75 meters of what will be the route to the 2010 Olympic Games is buried in rubble 10 meters deep and will take at least five days to remove.
We must have heard it but as there has been blasting over there every night between midnight and 2am for weeks now, no one would have thought much about it. I wonder if all that blasting had anything to do with loosening that cliff face? In addition to the earthquake in California yesterday, another one in Port Townsend today, and the fact it rained all day yesterday for the first time in weeks. But about all that blasting and road construction ...
2010 Games boosters were immediately on damage control :
"This is an area that was not touched by the improvements that we're making."
"The area where the slide occurred is not part of the $600-million Sea to Sky Highway Improvement Project, so it has not been worked on recently by construction crews."That's $775 million, actually, guys, with blasting on that mountainside every single night.
"There's no need to worry about a similar incident during the 2010 Winter Olympics. I'm very confident we'll have a situation in place to deal with these things," he said. "We will have contingency plans."
Colin Hansen, minister responsible for the Games :
"It's one of the reasons there are two separate athletes' villages -- one in Whistler and one in Vancouver."
"A slide during the Olympics would not ruin the games."Yeah but it could totally ruin the day of anyone caught under 1600 cubic metres of rubble, couldn't it, Irene?
"To mitigate any short-term transportation challenges between Vancouver and Whistler, athletes, officials, and the majority of personnel required to stage an Olympic or Paralympic event in Whistler will be housed in the Whistler area, so events will proceed on schedule."
Well, events proceeding on schedule is the most important thing about a rockslide I guess.
And 'short term transportation challenges'?
You mean like the bus driver who thankfully had the wit to floor it out of there as the rockslide smashed into his bus?
So far no one has been reported trapped in the slide - the dog patrols are out sniffing now - but this is a notoriously dangerous highway : 14 major landslides in the last century, with 19 deaths and over 800 accidents in the last five years alone.
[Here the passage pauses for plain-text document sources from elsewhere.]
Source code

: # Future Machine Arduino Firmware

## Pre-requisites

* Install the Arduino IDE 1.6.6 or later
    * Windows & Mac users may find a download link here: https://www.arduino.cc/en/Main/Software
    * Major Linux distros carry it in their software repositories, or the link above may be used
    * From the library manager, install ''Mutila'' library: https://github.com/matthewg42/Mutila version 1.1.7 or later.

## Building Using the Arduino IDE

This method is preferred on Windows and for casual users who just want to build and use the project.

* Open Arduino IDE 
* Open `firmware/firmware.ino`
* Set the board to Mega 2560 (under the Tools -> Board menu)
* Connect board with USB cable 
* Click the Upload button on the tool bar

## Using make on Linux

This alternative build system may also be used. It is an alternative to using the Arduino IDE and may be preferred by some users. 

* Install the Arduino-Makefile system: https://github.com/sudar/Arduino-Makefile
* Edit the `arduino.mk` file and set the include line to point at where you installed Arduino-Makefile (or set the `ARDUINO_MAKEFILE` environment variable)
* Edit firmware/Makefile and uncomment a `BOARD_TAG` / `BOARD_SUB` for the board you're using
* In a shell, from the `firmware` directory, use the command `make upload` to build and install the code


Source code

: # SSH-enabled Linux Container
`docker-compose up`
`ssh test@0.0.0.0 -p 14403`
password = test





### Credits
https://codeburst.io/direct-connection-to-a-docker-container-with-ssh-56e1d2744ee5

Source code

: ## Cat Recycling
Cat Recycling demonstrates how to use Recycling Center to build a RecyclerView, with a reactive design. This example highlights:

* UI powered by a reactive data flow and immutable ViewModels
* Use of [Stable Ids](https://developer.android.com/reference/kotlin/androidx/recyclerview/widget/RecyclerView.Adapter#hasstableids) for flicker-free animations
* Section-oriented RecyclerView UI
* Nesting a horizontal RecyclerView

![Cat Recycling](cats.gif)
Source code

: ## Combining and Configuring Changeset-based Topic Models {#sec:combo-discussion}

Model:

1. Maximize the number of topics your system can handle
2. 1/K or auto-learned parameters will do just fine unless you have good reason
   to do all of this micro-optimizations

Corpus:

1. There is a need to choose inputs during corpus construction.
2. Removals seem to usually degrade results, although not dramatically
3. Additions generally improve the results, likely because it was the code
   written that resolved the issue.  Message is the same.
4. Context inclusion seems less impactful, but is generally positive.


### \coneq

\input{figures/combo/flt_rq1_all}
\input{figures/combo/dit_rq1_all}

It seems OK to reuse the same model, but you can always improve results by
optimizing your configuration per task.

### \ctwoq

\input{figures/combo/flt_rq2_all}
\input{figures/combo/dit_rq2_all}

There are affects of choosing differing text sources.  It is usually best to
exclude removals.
A rock slide in 1996 was 60,000 cubic meters and another in 1990 took two weeks to clear.
Well you know I'm not a huge fan of the two week Five Ring Circus urban renewal project and I'm bound to be crabby about this so let's hear from a professional - geologist Colin Smith with Vancouver-based Fundamental Research Corp :
"The Sea to Sky Highway route in the Porteau Cove area is one of the worst possible places to build a road. In fact, Tuesday's slide near Porteau Cove may have weakened surrounding rock structures to the point of making a future slide in the same area more likely."but, but, but ... Transportation Minister Kevin Falcon said, "There's going to be a lot of rock-bolting ... and we will have all the contingencies and eventualities in place."
Colin Smith :
"I don't think rock-bolting really would have done a whole lot," he said.
"Over time there's not a whole lot you can do, especially when you exploit the weakness by undercutting the structure with the road."
Oh look, here's Crebo, spokesman for the Transport Ministry again :
"The slide was "nowhere near" roadwork on the highway."
Meanwhile 15,000 to 20,000 people are stranded in what the papers have taken to calling "the affluent alpine village of Whistler" for the next five days.
Now what was that again about "an imaginative combination of road, rail, marine and air" options in our bid for the Olympics again?